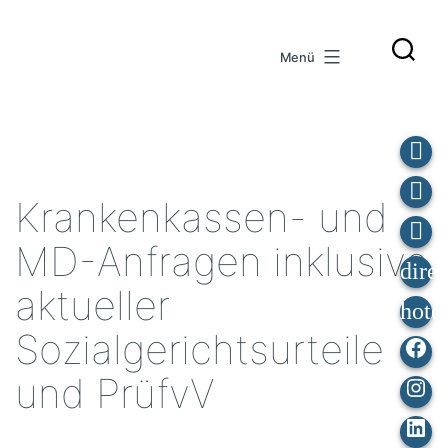
Zum
Inhalt
Menü
springen
Krankenkassen- und
MD-Anfragen inklusive
aktueller
Sozialgerichtsurteile
Fa
und PrüfvV
Ins
Lin
In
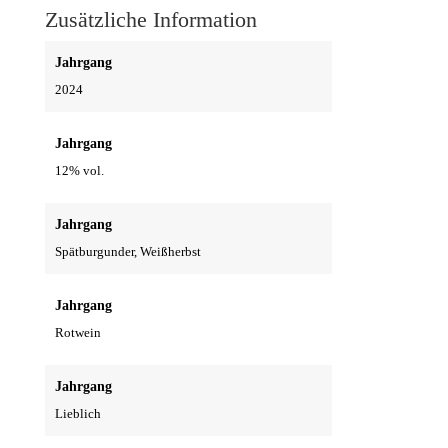
2024
Zusätzliche Information
Menge
Jahrgang
2024
Jahrgang
12% vol.
Jahrgang
Spätburgunder, Weißherbst
Jahrgang
Rotwein
Jahrgang
Lieblich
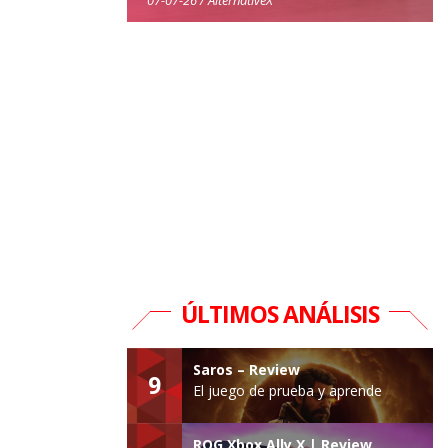
ÚLTIMOS ANÁLISIS
Saros – Review
9
El juego de prueba y aprende
ROG Xbox Ally X | Review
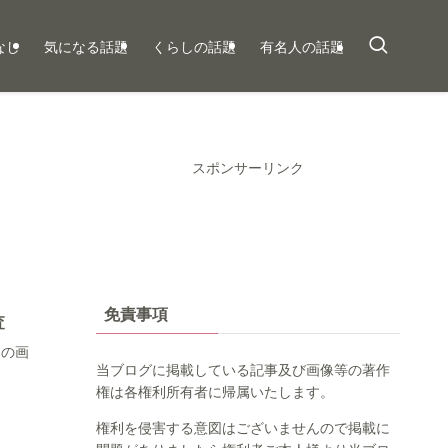
なし
気になる話題
くらしの話題
有名人の話題
スポンサーリンク
免責事項
査
スの画
当ブログに掲載している記事及び画像等の著作
権は各権利所有者に帰属いたします。
権利を侵害する意図はございませんので掲載に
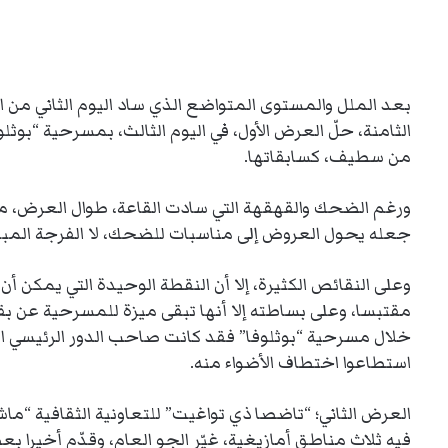
بعد الملل والمستوى المتواضع الذي ساد اليوم الثاني من 
الثامنة، حلّ العرض الأول، في اليوم الثالث، بمسرحية “بوثل
من سطيف، كسابقاتها.
ورغم الضحك والقهقهة التي سادت القاعة، طوال العرض، من
جعله يحول العروض إلى مناسبات للضحك، لا الفرجة المبن
وعلى النقائص الكثيرة، إلا أن النقطة الوحيدة التي يمكن 
مقتبسا، وعلى بساطته إلا أنها تبقى ميزة للمسرحية عن بقي
خلال مسرحية “بوثلوفا” فقد كانت صاحب الدور الرئيسي الّذي
استطاعوا اختطاف الأضواء منه.
العرض الثاني؛ “تاضصا ذي تواغيت” للتعاونية الثقافية “م
فيه ثلاث مناطق أمازيغية، غيّر الجو العام، وقدّم أخيرا ب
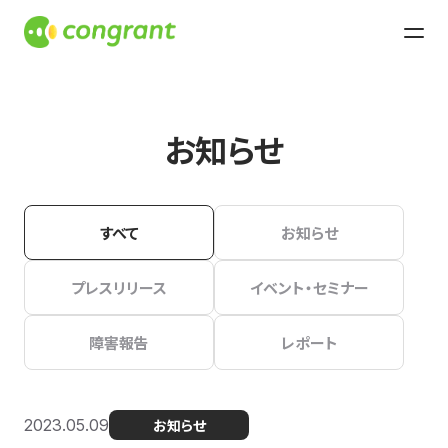
お知らせ
すべて
お知らせ
プレスリリース
イベント・セミナー
障害報告
レポート
2023.05.09
お知らせ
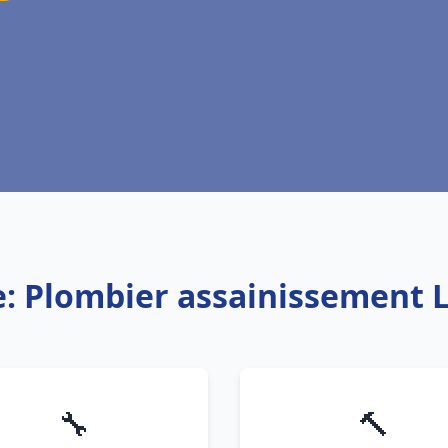
e: Plombier assainissement
🔧
🔨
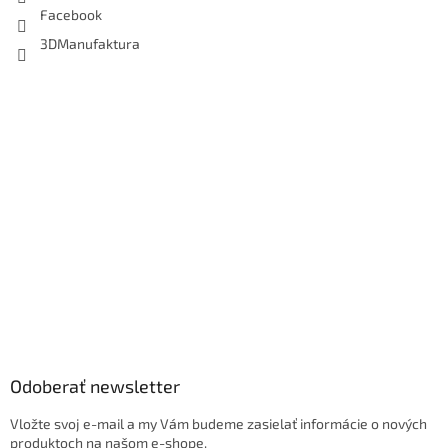
Facebook
3DManufaktura
Odoberať newsletter
Vložte svoj e-mail a my Vám budeme zasielať informácie o nových
produktoch na našom e-shope.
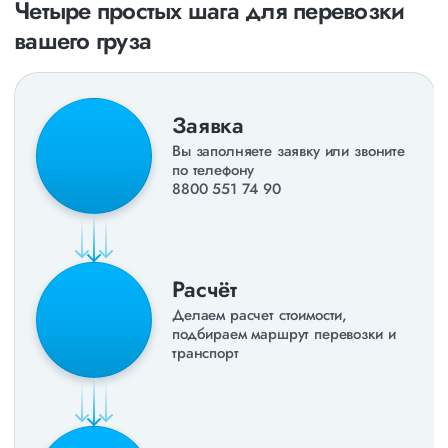
направления в
ДНР
и
ЛНР
. Предоставляем все стандартные
Четыре простых шага для перевозки
виды дополнительных услуг: оформление страховки,
вашего груза
погрузочно-разгрузочные работы, оформление документации,
экспедирование. За каждым клиентом закреплен менеджер,
который сообщит о текущем статусе вашего груза. Чтобы
получить коммерческое предложение заполните форму на
сайте или звоните по номеру
8 800 551-74-90
(Бесплатно по
Заявка
РФ).
Вы заполняете заявку или звоните
по телефону
8800 551 74 90
Расчёт
Делаем расчет стоимости,
подбираем маршрут перевозки и
транспорт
•••
• **WHAT THIS TASK INVOLVES**
From the listing above, count the lines that include the word "перевозки" and give the total alone.

• **ANSWER BOX**
2